• _Task instructions_
Your task is to gather the lines below that hold the string "төменгі".

====== Supplied entries

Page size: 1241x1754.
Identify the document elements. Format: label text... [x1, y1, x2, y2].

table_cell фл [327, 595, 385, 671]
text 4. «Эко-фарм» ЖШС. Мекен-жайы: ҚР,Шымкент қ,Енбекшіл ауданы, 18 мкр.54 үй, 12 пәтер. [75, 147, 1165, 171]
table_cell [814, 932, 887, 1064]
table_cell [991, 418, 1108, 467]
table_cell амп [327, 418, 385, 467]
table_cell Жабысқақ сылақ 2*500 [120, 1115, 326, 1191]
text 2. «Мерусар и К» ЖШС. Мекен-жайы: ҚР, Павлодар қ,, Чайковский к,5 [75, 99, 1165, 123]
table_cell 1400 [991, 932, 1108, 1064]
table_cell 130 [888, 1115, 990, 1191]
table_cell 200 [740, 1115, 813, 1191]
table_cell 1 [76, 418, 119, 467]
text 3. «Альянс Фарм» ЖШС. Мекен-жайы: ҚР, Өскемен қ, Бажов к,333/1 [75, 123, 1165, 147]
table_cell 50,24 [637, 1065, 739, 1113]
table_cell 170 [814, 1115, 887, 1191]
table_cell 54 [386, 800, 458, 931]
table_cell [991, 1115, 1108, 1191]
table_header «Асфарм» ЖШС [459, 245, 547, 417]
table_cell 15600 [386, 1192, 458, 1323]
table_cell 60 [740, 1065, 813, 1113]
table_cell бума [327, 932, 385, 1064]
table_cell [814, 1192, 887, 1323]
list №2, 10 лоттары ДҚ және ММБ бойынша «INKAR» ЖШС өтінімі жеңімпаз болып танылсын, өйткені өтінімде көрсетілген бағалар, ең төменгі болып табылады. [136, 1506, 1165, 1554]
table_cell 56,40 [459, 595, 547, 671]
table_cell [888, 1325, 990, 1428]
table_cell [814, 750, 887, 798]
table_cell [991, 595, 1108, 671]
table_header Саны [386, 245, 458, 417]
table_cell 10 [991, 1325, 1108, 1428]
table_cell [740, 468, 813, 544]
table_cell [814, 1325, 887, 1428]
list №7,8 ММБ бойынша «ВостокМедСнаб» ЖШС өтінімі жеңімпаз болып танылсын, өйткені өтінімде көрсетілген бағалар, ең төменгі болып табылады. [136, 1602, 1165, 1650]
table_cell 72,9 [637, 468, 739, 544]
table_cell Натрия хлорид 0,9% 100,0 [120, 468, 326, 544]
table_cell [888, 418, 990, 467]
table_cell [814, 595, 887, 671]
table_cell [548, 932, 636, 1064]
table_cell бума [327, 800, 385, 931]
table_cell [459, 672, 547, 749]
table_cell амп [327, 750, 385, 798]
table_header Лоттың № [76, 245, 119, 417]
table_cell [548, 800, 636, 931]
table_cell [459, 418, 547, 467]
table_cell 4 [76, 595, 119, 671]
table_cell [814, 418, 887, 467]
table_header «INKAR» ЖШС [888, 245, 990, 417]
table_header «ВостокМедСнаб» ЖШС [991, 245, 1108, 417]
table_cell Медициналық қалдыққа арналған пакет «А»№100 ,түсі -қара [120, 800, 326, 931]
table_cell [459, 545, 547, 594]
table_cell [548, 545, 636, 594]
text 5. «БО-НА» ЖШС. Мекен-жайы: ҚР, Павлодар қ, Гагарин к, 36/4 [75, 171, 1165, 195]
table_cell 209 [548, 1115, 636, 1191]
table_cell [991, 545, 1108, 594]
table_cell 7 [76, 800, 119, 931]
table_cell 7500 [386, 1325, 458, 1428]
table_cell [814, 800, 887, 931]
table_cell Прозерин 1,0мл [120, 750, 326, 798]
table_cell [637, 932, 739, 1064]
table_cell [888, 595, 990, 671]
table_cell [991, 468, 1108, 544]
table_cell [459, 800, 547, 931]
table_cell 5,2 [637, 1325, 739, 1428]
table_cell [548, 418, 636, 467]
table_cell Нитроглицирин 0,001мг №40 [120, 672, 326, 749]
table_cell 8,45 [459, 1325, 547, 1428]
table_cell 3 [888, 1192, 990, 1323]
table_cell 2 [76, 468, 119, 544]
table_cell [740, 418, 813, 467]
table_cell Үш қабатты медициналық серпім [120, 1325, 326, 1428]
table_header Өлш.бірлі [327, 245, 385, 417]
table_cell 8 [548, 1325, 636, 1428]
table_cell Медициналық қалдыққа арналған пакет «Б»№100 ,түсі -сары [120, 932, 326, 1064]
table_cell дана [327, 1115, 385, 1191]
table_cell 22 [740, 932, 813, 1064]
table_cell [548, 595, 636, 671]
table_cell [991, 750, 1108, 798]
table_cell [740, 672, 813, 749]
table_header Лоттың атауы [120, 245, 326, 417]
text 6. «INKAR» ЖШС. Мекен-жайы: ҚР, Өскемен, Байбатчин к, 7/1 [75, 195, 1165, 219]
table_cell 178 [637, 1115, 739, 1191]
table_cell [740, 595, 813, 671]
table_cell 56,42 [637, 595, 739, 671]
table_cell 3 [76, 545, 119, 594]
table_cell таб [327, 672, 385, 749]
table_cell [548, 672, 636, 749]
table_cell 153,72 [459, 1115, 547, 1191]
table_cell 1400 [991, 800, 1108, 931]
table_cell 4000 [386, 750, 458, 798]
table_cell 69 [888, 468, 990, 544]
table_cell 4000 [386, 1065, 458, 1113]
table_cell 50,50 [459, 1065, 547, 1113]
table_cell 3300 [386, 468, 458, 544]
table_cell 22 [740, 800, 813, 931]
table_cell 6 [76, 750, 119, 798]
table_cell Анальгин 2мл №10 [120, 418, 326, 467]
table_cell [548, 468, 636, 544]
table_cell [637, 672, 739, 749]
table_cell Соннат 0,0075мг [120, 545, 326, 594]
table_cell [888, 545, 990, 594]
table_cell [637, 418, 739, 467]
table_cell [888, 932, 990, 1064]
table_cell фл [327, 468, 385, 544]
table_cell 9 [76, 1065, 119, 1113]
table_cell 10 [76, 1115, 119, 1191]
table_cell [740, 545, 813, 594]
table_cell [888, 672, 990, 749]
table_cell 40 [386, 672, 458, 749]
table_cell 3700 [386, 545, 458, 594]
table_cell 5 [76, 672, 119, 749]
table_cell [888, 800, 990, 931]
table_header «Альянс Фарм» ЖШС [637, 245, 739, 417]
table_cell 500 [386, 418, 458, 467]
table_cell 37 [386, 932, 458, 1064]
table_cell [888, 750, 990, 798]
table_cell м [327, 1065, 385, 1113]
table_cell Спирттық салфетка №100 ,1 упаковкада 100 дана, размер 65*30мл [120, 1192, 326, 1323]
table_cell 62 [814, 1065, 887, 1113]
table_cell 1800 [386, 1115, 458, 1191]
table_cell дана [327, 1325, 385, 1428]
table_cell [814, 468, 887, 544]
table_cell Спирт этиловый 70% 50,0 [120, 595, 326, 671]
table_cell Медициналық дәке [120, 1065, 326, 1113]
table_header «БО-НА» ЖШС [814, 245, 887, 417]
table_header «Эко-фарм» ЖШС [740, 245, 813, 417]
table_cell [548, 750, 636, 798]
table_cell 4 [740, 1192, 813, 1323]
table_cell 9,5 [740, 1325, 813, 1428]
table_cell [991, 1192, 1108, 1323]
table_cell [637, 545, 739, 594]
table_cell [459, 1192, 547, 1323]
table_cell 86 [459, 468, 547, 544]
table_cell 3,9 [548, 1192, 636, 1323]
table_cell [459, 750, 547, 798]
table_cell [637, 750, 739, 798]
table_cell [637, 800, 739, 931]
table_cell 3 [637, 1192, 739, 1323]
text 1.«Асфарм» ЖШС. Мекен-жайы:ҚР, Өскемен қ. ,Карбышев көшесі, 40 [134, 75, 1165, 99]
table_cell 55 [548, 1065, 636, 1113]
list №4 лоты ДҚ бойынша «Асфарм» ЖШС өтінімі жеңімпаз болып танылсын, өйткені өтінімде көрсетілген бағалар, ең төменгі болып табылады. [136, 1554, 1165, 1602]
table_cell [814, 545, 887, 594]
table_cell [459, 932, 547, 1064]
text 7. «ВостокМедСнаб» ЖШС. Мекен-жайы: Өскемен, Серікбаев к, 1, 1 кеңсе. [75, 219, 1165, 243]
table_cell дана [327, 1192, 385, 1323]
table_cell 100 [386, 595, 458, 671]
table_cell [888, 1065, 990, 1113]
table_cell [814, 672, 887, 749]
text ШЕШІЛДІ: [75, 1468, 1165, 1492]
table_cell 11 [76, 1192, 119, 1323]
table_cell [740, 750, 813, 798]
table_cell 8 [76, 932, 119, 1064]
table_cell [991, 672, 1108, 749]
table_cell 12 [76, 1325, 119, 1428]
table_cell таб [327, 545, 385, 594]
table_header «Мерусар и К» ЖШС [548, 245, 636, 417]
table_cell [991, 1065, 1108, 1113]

============

• _Solution below_
list №2, 10 лоттары ДҚ және ММБ бойынша «INKAR» ЖШС өтінімі жеңімпаз болып танылсын, өйткені өтінімде көрсетілген бағалар, ең төменгі болып табылады. [136, 1506, 1165, 1554]
list №7,8 ММБ бойынша «ВостокМедСнаб» ЖШС өтінімі жеңімпаз болып танылсын, өйткені өтінімде көрсетілген бағалар, ең төменгі болып табылады. [136, 1602, 1165, 1650]
list №4 лоты ДҚ бойынша «Асфарм» ЖШС өтінімі жеңімпаз болып танылсын, өйткені өтінімде көрсетілген бағалар, ең төменгі болып табылады. [136, 1554, 1165, 1602]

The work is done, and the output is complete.